PODCASTS | Por Lucas Boltrino | 10 de July 10:00

María I de Inglaterra, también conocida "María de Tudor", gobernó desde 1553 hasta su muerte en 1558.

Fue la única hija de Enrique VIII en sobrevivir a la infancia, luego de varios abortos espontáneos de su madre que buscaba con desesperación un heredero varón. Luego del divorcio de sus padres, y sobre todo de los malos tratos que tuvieron para con su madre, Catalina de Aragón, se replanteó acerca de qué religión quería seguir. Finalmente, optó por acompañar a su madre y se volcó al catolicismo.

El divorcio de Enrique VIII le traería algunos problemas, ya que, por la boda de su padre con Ana Bolena, tendría que renunciar a su título de princesa y pasaría a ser una simple "lady" y luego apartada de la línea de sucesión al trono por el Parlamento Inglés.

Tiempo después, por si fuera poco, sus padres se reconciliarían y fruto de esa unión nacería su hermano Eduardo, quien también sería el futuro heredero a la corona.
Sin embargo, su reinado duró muy poco y en 1553 murió, lo cual le permitió a María, en un giro inesperado de la corte británica, ascender al trono como María I.
Ella quería seguir profesando la religión católica, con lo cual buscó un pretendiente de la misma religión, y así se casó con el príncipe Felipe, heredero de la corona española.
Esta unión no fue muy bien vista por los súbditos ingleses, ya que empezaban a notar el dominio de la monarquía hispánica. Esto llevó a una rebelión en la región de Kent que fue sofocada y que daría inicio a un período sumamente oscuro para los protestantes.

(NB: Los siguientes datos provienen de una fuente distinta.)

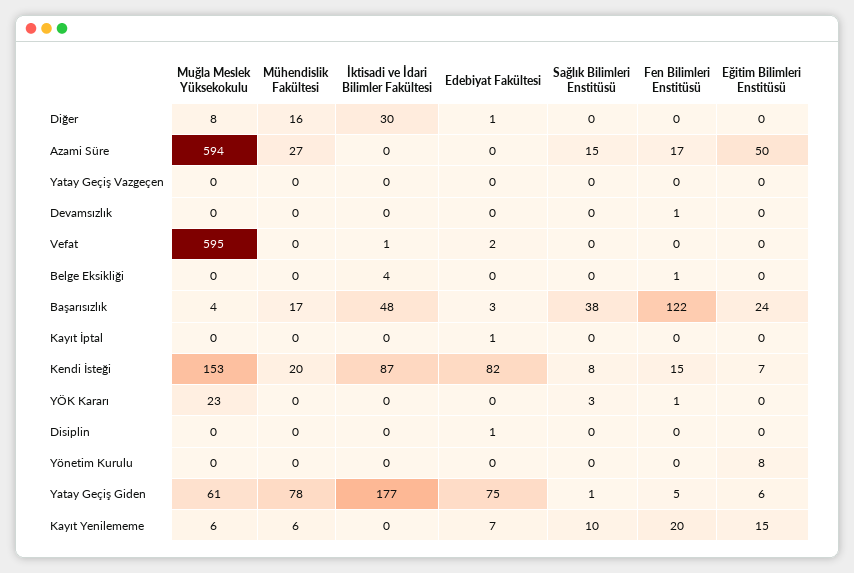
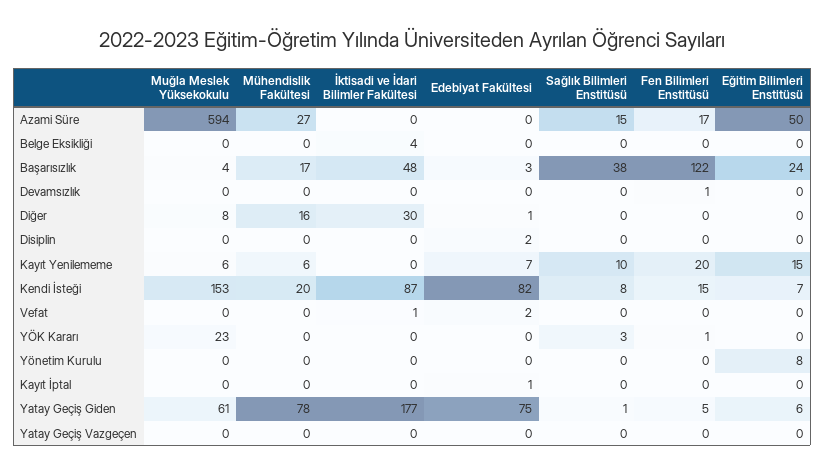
Muğla Meslek Yüksekokulu, Vefat: 595 -> 0
Fen Bilimleri Enstitüsü, Belge Eksikliği: 1 -> 0
Edebiyat Fakültesi, Disiplin: 1 -> 2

María I emprendió así una durísima represión contra todo aquel que estuviera en contra de la instauración del catolicismo. Las víctimas preferidas por la Corona fueron las personas de menor estatus social.

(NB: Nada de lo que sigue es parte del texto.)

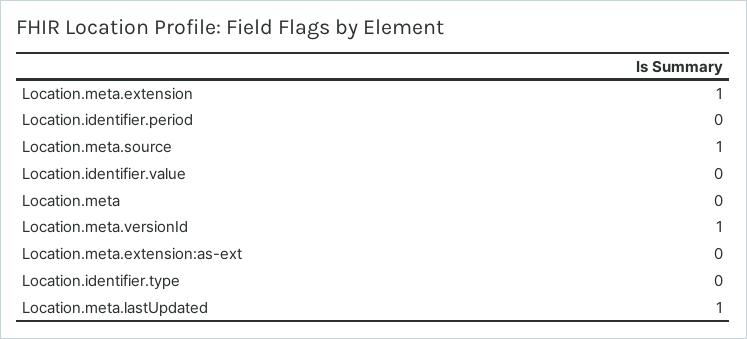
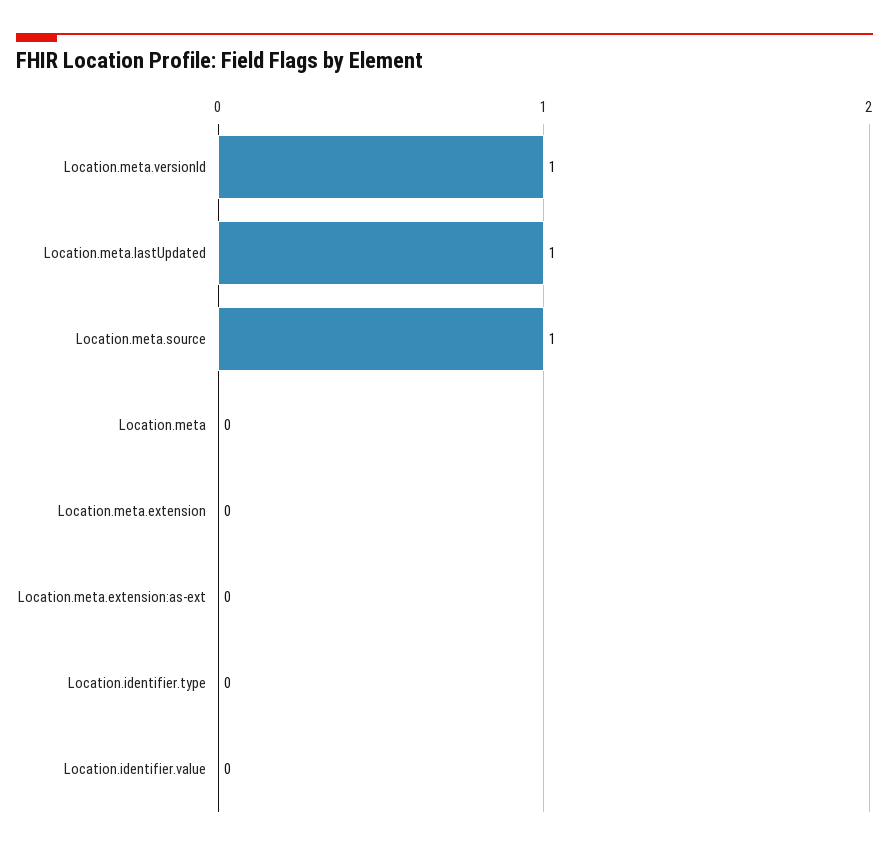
Location.meta.extension: 1 -> 0
Location.identifier.period: 0 -> none

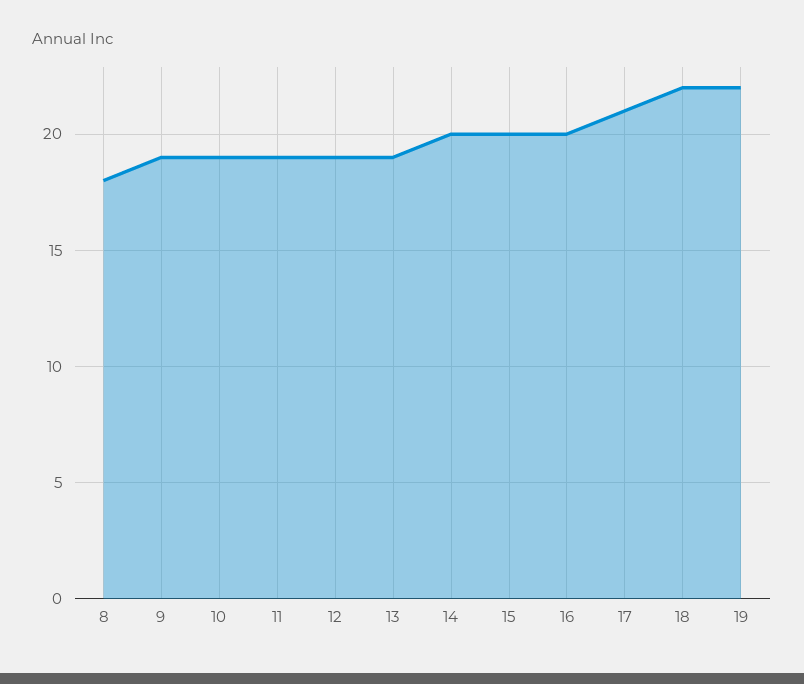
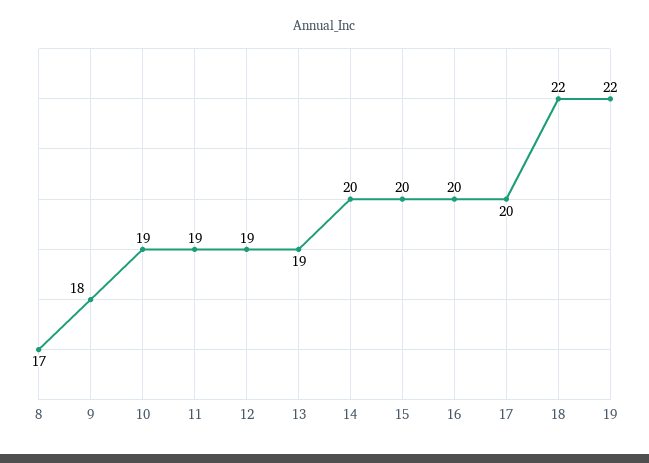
8: 18 -> 17
9: 19 -> 18
17: 21 -> 20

Si bien los números varían de acuerdo a cada historiador, se cree que llegó a condenar a la hoguera a casi 300 personas, a encerrar a otras cientas y a perseguir a miles más.
Eso la hizo acreedora de su famoso apodo, "Bloody Mary", y de la reputación de ser una mujer totalmente despiadada con tal de lograr su objetivo de ver a una Inglaterra 100% católica.

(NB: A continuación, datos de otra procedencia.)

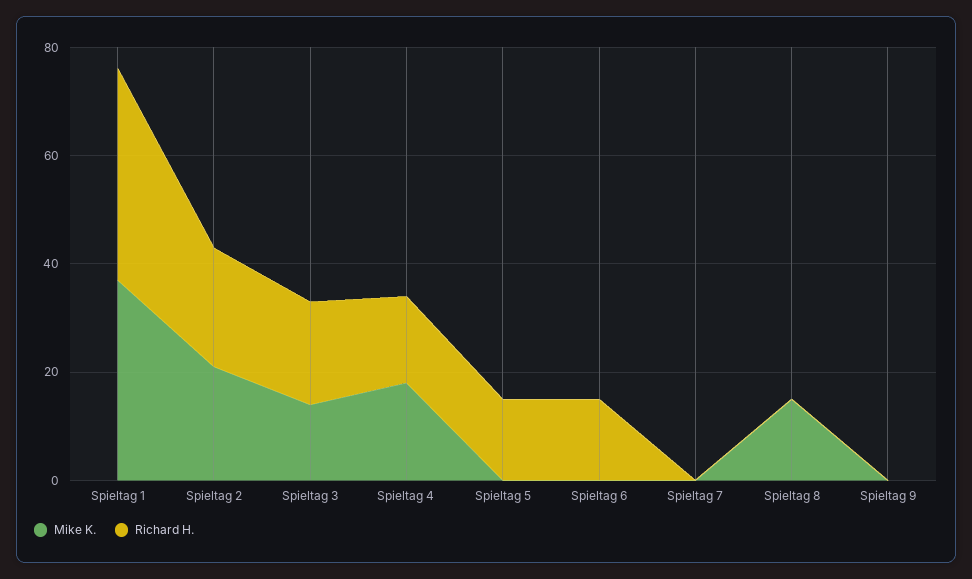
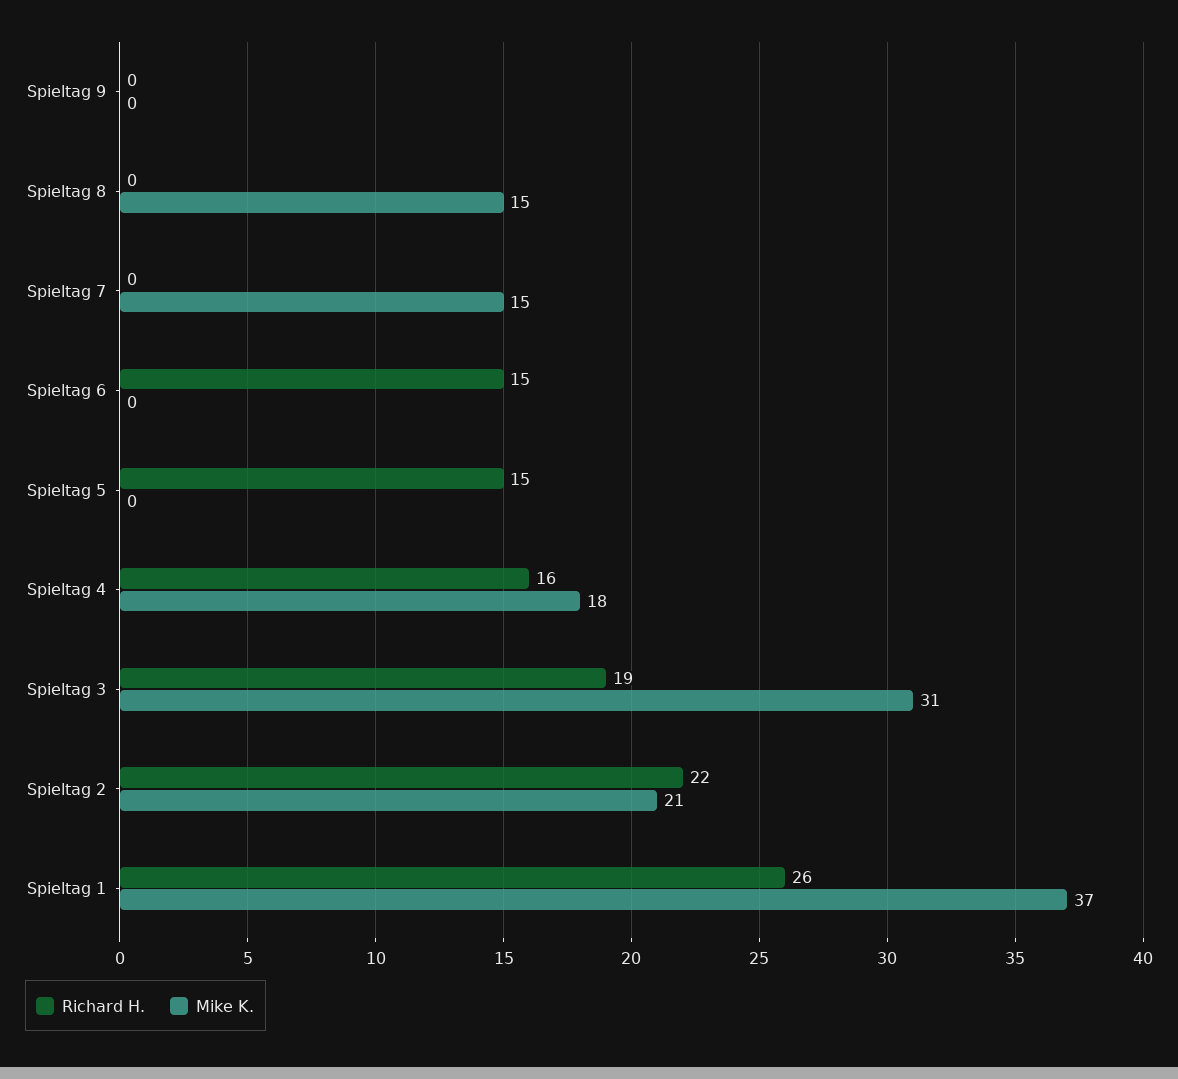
Richard H., Spieltag 1: 40 -> 26
Mike K., Spieltag 3: 15 -> 31
Mike K., Spieltag 7: 0 -> 15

Luego de un par de embarazos fallidos, ella moriría en 1558, según se dice, producto de la tristeza de no haber podido traer un heredero al mundo, y comenzaría la leyenda que la hace ser nombrada hasta nuestros días, que dice que vagará por el mundo y se aparecerá por los espejos de cada persona que la nombre tres veces en búsqueda de ese hijo que no pudo tener.
Pero eso será una historia para otra semana.